Canadian politicians are showing their moral fiber by denouncing one of their own, Carolyn Parrish, who went on a comedy show and stomped on a Bush doll. The wide range of views on Parrish’s act goes from people who think she shouldn’t have done it because it might harm Canadian businesses, to those left-wing extremists in the NDP who ask that “disagreement” with Bush be “respectful”. The exemplar of the NDP view called Parrish’s joke “sad”, but somehow couldn’t make the world “Iraq” come out of his mouth when he was talking about how Parrish takes away from the real disagreements that he has with Bush.

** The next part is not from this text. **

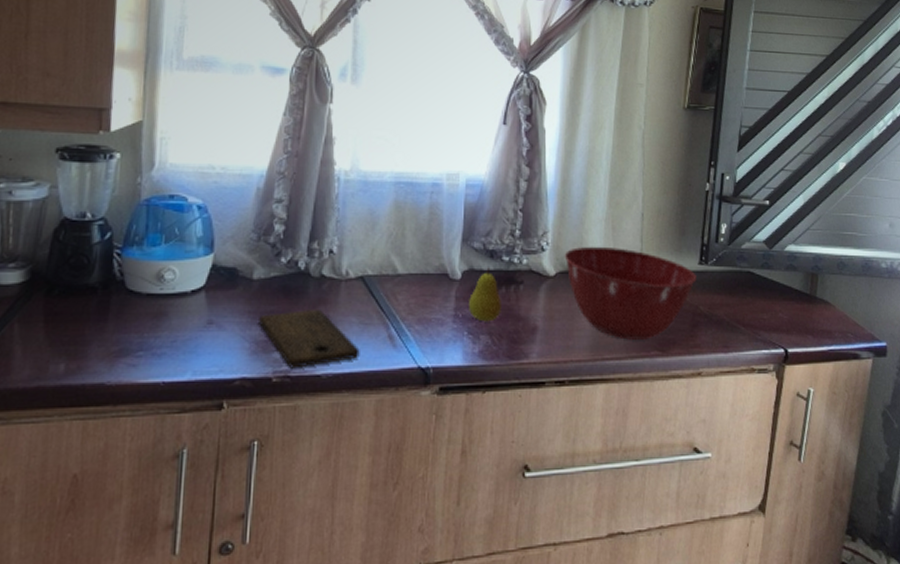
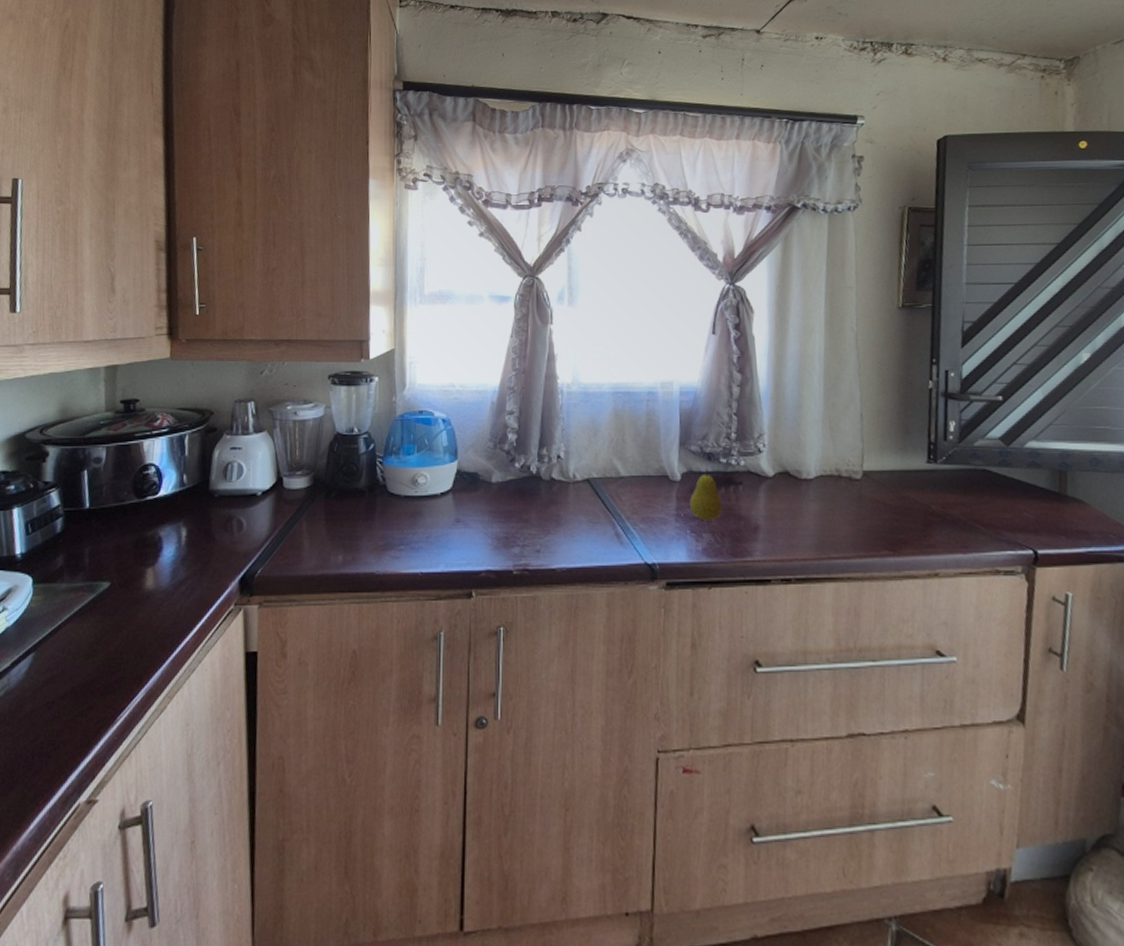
cutting board: present [259,308,360,369] -> none [499,508,590,563]
mixing bowl: present [564,246,697,340] -> none [782,446,926,539]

I also dissent from Parrish’s joke. Here’s what I wrote in my latest article:
“For the record, it should be acknowledged that Carolyn Parrish and the comedians at 22 minutes showed an appalling lack of imagination. Rather than stomping on the doll, Parrish ought to have assembled a half-dozen naked effigies of Bush and built a human pyramid out of them (that’s called ‘position abuse’, and apparently sexual humiliation really works well on ‘those kinds’ of dolls). She could also have, say, taken a Bush doll to an evangelical church, covered it with a blanket, and shot it in the head at close range. Or perhaps she could have let the Bush doll walk down the street, perhaps after doing some shopping, and blow it up with a 500-pound bomb.”
“The denunciations from Canadian politicians after those acts would at least have been less boring.”